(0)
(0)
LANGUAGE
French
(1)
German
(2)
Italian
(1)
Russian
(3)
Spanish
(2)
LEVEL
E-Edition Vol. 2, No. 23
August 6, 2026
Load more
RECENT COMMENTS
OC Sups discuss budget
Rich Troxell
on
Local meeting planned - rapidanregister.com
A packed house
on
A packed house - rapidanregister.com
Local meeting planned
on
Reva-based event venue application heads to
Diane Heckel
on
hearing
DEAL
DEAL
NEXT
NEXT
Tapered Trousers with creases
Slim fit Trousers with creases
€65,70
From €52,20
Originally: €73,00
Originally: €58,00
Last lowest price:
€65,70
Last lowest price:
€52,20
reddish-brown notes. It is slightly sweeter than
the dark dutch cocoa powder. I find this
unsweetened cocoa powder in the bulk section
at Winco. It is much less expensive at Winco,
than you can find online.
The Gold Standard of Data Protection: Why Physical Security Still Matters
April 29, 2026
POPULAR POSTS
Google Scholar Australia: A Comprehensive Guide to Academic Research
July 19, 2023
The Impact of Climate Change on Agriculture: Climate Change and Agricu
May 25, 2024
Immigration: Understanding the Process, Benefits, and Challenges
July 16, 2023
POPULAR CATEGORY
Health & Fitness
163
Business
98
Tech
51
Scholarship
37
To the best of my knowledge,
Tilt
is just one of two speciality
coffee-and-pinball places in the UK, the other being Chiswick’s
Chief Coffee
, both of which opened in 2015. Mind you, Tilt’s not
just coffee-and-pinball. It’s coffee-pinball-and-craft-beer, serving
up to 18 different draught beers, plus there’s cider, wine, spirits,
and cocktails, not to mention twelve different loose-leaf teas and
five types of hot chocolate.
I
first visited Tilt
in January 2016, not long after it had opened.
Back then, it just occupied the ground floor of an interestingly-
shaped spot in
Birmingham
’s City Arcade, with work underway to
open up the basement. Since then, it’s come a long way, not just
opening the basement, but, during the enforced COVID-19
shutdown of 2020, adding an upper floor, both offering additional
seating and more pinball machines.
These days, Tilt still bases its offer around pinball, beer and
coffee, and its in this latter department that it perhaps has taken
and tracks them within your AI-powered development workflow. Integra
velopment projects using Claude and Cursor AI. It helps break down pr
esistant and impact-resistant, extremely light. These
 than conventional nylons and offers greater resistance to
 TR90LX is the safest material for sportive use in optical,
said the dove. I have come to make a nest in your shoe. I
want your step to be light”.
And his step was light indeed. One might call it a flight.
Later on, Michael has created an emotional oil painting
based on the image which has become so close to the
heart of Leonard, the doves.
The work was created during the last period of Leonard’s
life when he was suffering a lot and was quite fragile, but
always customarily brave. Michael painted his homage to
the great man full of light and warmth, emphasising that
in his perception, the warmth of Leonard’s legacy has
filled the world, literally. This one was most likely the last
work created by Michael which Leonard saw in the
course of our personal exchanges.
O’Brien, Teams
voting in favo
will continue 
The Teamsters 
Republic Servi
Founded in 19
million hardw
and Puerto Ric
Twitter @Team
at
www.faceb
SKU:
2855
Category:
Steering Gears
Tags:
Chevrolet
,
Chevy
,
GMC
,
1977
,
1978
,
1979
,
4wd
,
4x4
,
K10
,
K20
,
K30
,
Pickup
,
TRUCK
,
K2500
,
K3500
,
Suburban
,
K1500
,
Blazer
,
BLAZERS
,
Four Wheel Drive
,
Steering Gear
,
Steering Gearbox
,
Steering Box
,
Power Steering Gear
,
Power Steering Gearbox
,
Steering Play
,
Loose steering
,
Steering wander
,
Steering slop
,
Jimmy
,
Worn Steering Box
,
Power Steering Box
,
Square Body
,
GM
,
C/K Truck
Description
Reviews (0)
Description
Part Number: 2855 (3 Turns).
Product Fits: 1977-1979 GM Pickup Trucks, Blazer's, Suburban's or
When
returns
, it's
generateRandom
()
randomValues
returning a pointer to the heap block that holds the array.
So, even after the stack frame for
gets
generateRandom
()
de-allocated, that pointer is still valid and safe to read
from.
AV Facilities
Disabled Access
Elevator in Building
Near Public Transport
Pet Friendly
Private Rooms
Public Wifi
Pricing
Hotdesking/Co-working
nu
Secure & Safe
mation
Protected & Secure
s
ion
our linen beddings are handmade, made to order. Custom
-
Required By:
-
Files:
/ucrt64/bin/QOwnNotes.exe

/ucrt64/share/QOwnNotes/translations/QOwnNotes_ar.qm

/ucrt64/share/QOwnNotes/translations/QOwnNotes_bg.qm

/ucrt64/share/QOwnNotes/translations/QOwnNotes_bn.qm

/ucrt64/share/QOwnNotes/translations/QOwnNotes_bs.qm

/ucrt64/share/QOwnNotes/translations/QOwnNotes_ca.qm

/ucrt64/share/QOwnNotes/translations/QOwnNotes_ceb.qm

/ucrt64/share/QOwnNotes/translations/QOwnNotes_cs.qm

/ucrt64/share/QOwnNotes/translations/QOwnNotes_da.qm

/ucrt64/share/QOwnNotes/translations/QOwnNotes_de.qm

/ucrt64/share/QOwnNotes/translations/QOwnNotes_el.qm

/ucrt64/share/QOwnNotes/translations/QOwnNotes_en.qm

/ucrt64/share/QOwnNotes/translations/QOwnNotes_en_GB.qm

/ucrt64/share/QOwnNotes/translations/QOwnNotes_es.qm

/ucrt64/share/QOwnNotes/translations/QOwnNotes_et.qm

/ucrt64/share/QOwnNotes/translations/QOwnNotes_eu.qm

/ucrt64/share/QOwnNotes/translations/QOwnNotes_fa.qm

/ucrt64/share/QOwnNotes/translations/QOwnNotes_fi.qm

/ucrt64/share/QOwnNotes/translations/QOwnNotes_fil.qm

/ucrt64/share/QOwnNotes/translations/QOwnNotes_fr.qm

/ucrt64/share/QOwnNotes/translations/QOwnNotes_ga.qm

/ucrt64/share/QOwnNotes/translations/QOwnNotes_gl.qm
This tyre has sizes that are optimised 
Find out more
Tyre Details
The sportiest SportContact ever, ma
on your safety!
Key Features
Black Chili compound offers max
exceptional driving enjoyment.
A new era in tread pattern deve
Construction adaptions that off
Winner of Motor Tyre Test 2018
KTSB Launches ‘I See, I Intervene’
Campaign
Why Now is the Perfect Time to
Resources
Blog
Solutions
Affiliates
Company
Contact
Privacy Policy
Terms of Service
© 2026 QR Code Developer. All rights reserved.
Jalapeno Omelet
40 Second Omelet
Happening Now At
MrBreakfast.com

· · · · · · ·

§ **INSTRUCTION**
Return only the number of lines in the records above that include the string "floor".

§ **TASK RESULT**
2